Construit il y a plus d'un siècle, le pont est suspendu au-dessus de la rivière Machchhu et constitue la porte d'entrée de Morbi, une ville qui porte encore l'héritage architectural de la domination britannique.
Les autorités locales ont révélé aux médias que le pont n'avait rouvert que récemment après avoir subi une rénovation de 7 mois.
Une commission d'enquête spéciale a été créée pour enquêter sur l'incident, a déclaré le Premier ministre indien Narendra Modi aux journalistes.
Jusqu'à présent, neuf personnes ont été arrêtées dans le cadre de l'enquête, dont deux directeurs, deux guichetiers, deux entrepreneurs et trois agents de sécurité, selon les médias locaux.
Les suspects font l'objet d'une enquête pour homicide involontaire, non assimilable à un meurtre.
Les suspects sont tous associés au groupe Oreva, un fabricant d'appareils électriques basé au Gujarat qui a effectué l'entretien du pont de 230 mètres de long dans la ville de Morbi, a déclaré à la presse l'officier de police Ashok Kumar Yadav.
Cependant, les dossiers commerciaux ne permettent pas de savoir si le groupe Oreva avait une expérience dans l'exploitation de ponts avant de reprendre celui de Morbi, selon le New York Times.
Lors de la réouverture du pont, le directeur général d'Oreva, Jaysukhbhai Patel, a assuré aux journalistes que l'entreprise avait réalisé "une rénovation à 100 % pour la somme de 20 millions de roupies" (environ 242 000 dollars).
Patel a déclaré que le pont n'aurait aucun problème pendant les 10 prochaines années.
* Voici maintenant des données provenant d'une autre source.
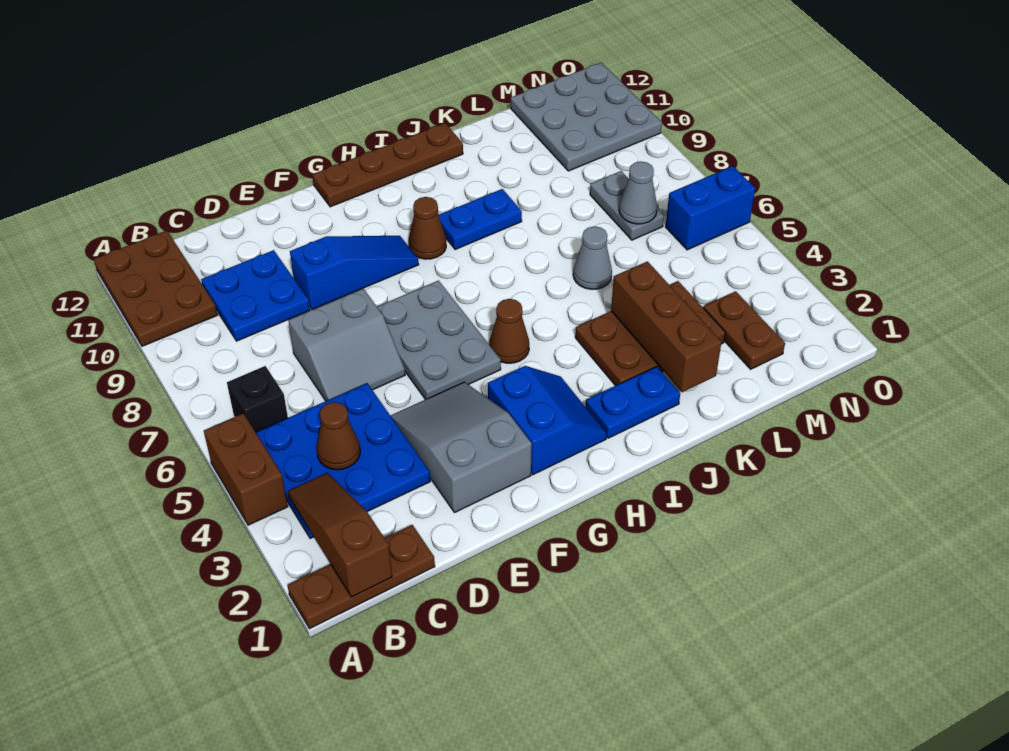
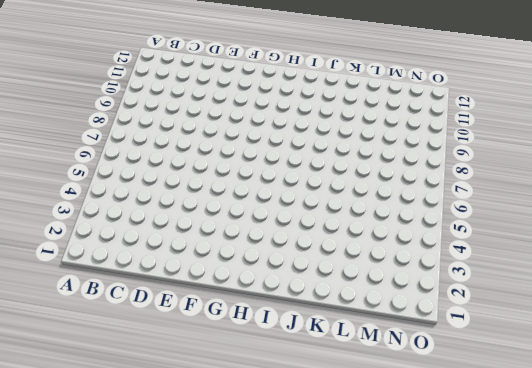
none -> brown plate A1:C1 level 1
none -> brown brick A4:A5 level 1
none -> brown plate A10:B12 level 1

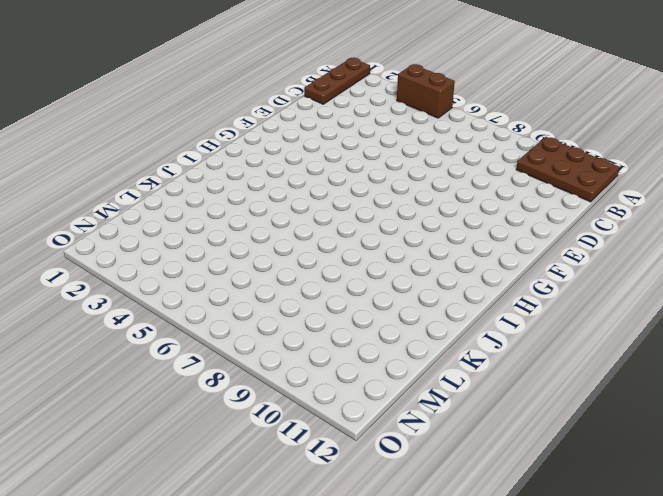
none -> blue plate B3:D5 level 1
none -> black brick B6 level 1
none -> blue plate C9:D10 level 1

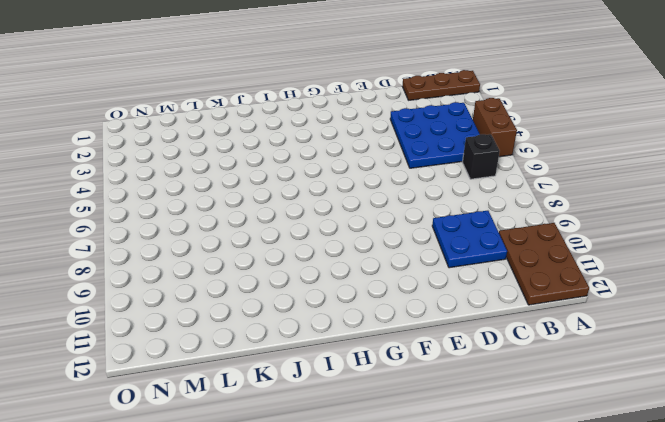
none -> grey slope D6:E7 level 1 top 7
none -> grey slope E2:F4 level 1 top 2
none -> blue slope E9:G9 level 1 top E

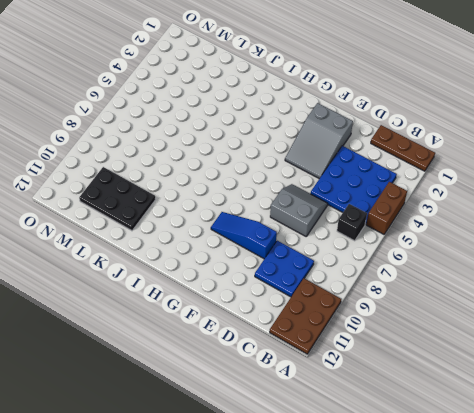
black plate K10:M11 level 1 -> grey plate M10:O12 level 1
none -> grey plate F5:G7 level 1
none -> blue slope G2:H3 level 1 top G
none -> brown plate G12:J12 level 1

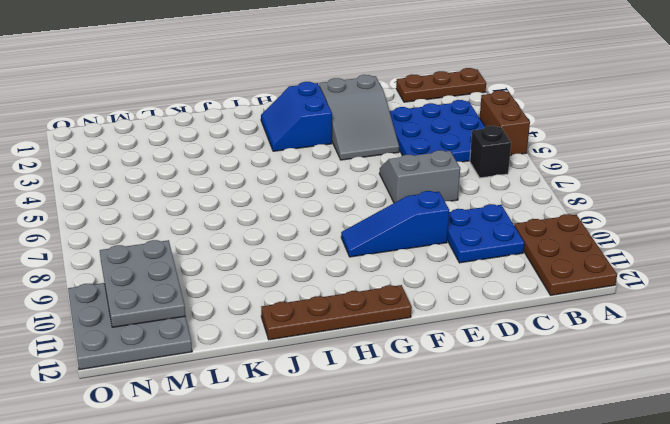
grey plate M9:N11 level 2 -> grey plate F5:G7 level 1
none -> brown cone H5 level 1
none -> brown cone H9 level 1
none -> blue plate I2:J2 level 1

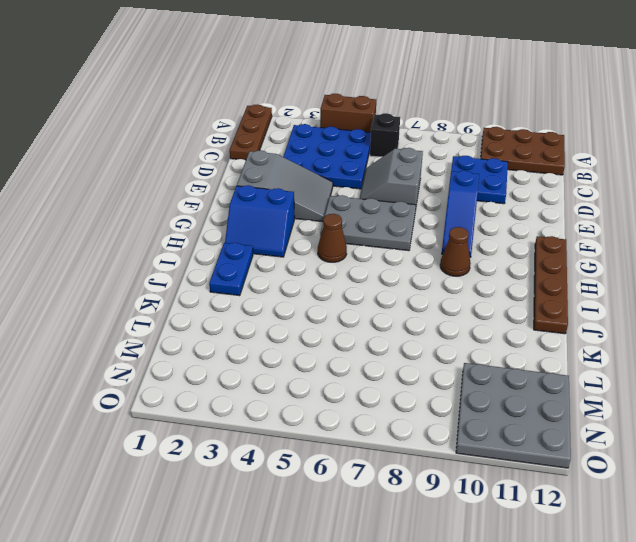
none -> blue plate I9:J9 level 1
none -> brown plate J3:L4 level 1
none -> grey cone K6 level 1

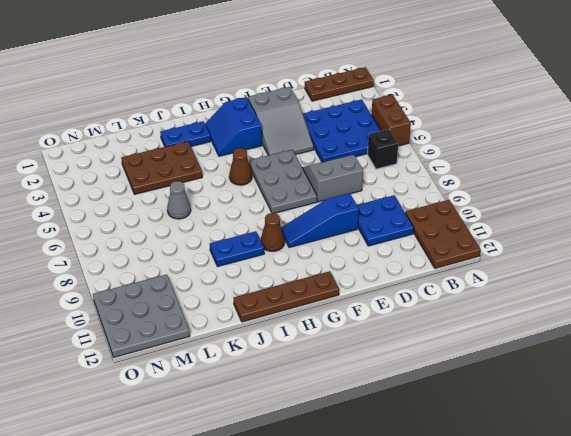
none -> brown plate M2:M3 level 1
none -> grey plate M7:M8 level 1
none -> blue brick N6:O6 level 1

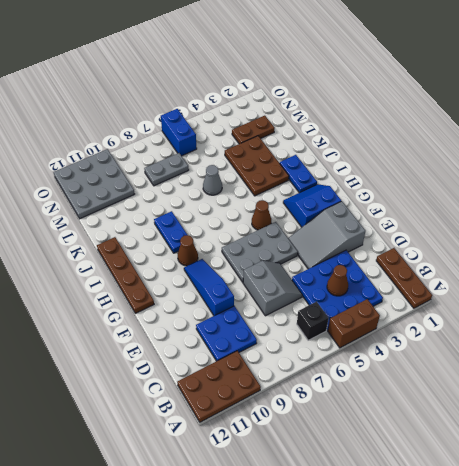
none -> brown slope B1:B3 level 2 top 1
none -> brown brick K2:K4 level 2
none -> grey cone M7 level 2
Cependant, la société avait décidé de restreindre l'accès par la vente de billets.
Photo : Benjamin Sharpe/Unsplash
Le ministre en chef de Delhi, Arvind Kejriwal, a déclaré que l'effondrement du pont Morbi était le résultat d' une « corruption massive » et a prié pour ceux qui ont perdu la vie dans l'incident.
En outre, le responsable de la municipalité de Morbi a affirmé que le pont avait été rouvert sans l'autorisation des autorités, selon "India Today".
L'examen s'est porté sur la manière dont le groupe Oreva a remporté le contrat de rénovation du pont et sur ses liens avec le parti Bharatiya Janata, qui gouverne le Gujarat depuis plus de deux décennies et qui contrôle également le gouvernement national, dirigé par le Premier ministre Narendra Modi.
Les contrats de construction sont souvent attribués à des proches ou à des associés de dirigeants politiques, qui peuvent acquérir les autorisations nécessaires mais peuvent ne pas être des constructeurs compétents, selon des journalistes du NYT.
Il est toutefois peu probable que les entreprises ou les responsables municipaux soient exposés à de graves conséquences, car les défaillances des infrastructures sont courantes en Inde et donnent rarement lieu à des poursuites.
En 2013, après que la police n'a pas réussi à contrôler la foule sur un pont dans l'État indien central du Madhya Pradesh, l'une de ses balustrades s'est cassée, faisant plus de 100 morts.
En 2014, un viaduc en construction s'est effondré au Gujarat, tuant au moins 10 personnes. Une enquête policière a révélé que la conception et les matériaux de construction étaient défectueux.
En 2016, une partie d'un viaduc inachevé, en chantier depuis plus de sept ans à Kolkata, s'est écrasée dans une rue animée, tuant plus de deux douzaines de personnes. Et cette même année, 42 personnes ont été tuées dans l'effondrement d'un pont de l'époque britannique dans le Maharashtra.
Dans ces cas, le gouvernement offre généralement un peu de compensation économique aux familles des victimes mais pas grand-chose d'autre.
Le ministre en chef du Gujarat, Bhupendra Patel, a annoncé des paiements d'environ 4 800 dollars pour chacune des familles des morts et d'environ 600 dollars pour les blessés, tandis que certains exigent sa démission.